What needs to be done:
Please retype every line of the records below, word for word and in the same order.

Stored entries:

------------------------------------

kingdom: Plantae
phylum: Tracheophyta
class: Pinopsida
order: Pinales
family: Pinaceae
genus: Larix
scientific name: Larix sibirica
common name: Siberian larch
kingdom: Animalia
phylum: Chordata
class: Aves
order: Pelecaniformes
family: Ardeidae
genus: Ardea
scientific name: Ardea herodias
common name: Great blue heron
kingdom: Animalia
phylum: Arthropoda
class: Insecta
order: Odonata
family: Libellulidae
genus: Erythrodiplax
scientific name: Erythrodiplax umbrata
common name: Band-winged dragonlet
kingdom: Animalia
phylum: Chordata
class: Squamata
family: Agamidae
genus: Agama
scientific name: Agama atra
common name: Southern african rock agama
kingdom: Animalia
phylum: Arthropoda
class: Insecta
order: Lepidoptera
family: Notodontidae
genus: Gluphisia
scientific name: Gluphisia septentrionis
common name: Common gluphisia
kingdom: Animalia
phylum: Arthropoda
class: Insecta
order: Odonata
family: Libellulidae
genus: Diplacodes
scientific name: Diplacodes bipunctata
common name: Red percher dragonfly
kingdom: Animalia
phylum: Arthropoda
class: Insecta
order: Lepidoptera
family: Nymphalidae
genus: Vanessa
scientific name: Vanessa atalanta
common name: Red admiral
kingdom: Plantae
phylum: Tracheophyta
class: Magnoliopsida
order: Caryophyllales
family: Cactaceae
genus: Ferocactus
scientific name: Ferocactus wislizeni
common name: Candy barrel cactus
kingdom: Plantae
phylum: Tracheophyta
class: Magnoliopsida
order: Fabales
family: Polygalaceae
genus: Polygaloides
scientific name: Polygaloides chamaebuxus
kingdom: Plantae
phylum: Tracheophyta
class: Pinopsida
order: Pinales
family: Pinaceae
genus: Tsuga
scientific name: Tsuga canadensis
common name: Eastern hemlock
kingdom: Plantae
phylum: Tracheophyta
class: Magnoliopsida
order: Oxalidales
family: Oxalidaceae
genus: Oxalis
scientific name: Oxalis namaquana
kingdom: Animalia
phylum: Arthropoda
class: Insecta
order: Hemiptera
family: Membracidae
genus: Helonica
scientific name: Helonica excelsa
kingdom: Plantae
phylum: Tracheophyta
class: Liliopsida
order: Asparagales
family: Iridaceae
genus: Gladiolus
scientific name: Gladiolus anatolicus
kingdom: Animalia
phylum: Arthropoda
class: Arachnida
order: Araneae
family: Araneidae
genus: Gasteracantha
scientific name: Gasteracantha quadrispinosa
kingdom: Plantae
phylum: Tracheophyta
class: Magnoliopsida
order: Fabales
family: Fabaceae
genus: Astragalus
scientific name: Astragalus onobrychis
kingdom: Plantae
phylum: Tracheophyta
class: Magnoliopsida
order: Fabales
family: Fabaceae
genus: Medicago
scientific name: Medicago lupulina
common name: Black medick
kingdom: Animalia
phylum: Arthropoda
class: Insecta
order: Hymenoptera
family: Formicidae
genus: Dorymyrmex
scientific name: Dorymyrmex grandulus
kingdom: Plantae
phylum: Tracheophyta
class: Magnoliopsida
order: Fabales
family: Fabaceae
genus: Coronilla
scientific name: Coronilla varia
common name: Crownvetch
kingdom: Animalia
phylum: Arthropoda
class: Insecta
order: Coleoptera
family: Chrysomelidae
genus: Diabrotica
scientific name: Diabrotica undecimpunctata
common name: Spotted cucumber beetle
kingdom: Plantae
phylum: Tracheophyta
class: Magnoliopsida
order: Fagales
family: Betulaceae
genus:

------------------------------------

Written solution:
kingdom: Plantae
phylum: Tracheophyta
class: Pinopsida
order: Pinales
family: Pinaceae
genus: Larix
scientific name: Larix sibirica
common name: Siberian larch
kingdom: Animalia
phylum: Chordata
class: Aves
order: Pelecaniformes
family: Ardeidae
genus: Ardea
scientific name: Ardea herodias
common name: Great blue heron
kingdom: Animalia
phylum: Arthropoda
class: Insecta
order: Odonata
family: Libellulidae
genus: Erythrodiplax
scientific name: Erythrodiplax umbrata
common name: Band-winged dragonlet
kingdom: Animalia
phylum: Chordata
class: Squamata
family: Agamidae
genus: Agama
scientific name: Agama atra
common name: Southern african rock agama
kingdom: Animalia
phylum: Arthropoda
class: Insecta
order: Lepidoptera
family: Notodontidae
genus: Gluphisia
scientific name: Gluphisia septentrionis
common name: Common gluphisia
kingdom: Animalia
phylum: Arthropoda
class: Insecta
order: Odonata
family: Libellulidae
genus: Diplacodes
scientific name: Diplacodes bipunctata
common name: Red percher dragonfly
kingdom: Animalia
phylum: Arthropoda
class: Insecta
order: Lepidoptera
family: Nymphalidae
genus: Vanessa
scientific name: Vanessa atalanta
common name: Red admiral
kingdom: Plantae
phylum: Tracheophyta
class: Magnoliopsida
order: Caryophyllales
family: Cactaceae
genus: Ferocactus
scientific name: Ferocactus wislizeni
common name: Candy barrel cactus
kingdom: Plantae
phylum: Tracheophyta
class: Magnoliopsida
order: Fabales
family: Polygalaceae
genus: Polygaloides
scientific name: Polygaloides chamaebuxus
kingdom: Plantae
phylum: Tracheophyta
class: Pinopsida
order: Pinales
family: Pinaceae
genus: Tsuga
scientific name: Tsuga canadensis
common name: Eastern hemlock
kingdom: Plantae
phylum: Tracheophyta
class: Magnoliopsida
order: Oxalidales
family: Oxalidaceae
genus: Oxalis
scientific name: Oxalis namaquana
kingdom: Animalia
phylum: Arthropoda
class: Insecta
order: Hemiptera
family: Membracidae
genus: Helonica
scientific name: Helonica excelsa
kingdom: Plantae
phylum: Tracheophyta
class: Liliopsida
order: Asparagales
family: Iridaceae
genus: Gladiolus
scientific name: Gladiolus anatolicus
kingdom: Animalia
phylum: Arthropoda
class: Arachnida
order: Araneae
family: Araneidae
genus: Gasteracantha
scientific name: Gasteracantha quadrispinosa
kingdom: Plantae
phylum: Tracheophyta
class: Magnoliopsida
order: Fabales
family: Fabaceae
genus: Astragalus
scientific name: Astragalus onobrychis
kingdom: Plantae
phylum: Tracheophyta
class: Magnoliopsida
order: Fabales
family: Fabaceae
genus: Medicago
scientific name: Medicago lupulina
common name: Black medick
kingdom: Animalia
phylum: Arthropoda
class: Insecta
order: Hymenoptera
family: Formicidae
genus: Dorymyrmex
scientific name: Dorymyrmex grandulus
kingdom: Plantae
phylum: Tracheophyta
class: Magnoliopsida
order: Fabales
family: Fabaceae
genus: Coronilla
scientific name: Coronilla varia
common name: Crownvetch
kingdom: Animalia
phylum: Arthropoda
class: Insecta
order: Coleoptera
family: Chrysomelidae
genus: Diabrotica
scientific name: Diabrotica undecimpunctata
common name: Spotted cucumber beetle
kingdom: Plantae
phylum: Tracheophyta
class: Magnoliopsida
order: Fagales
family: Betulaceae
genus:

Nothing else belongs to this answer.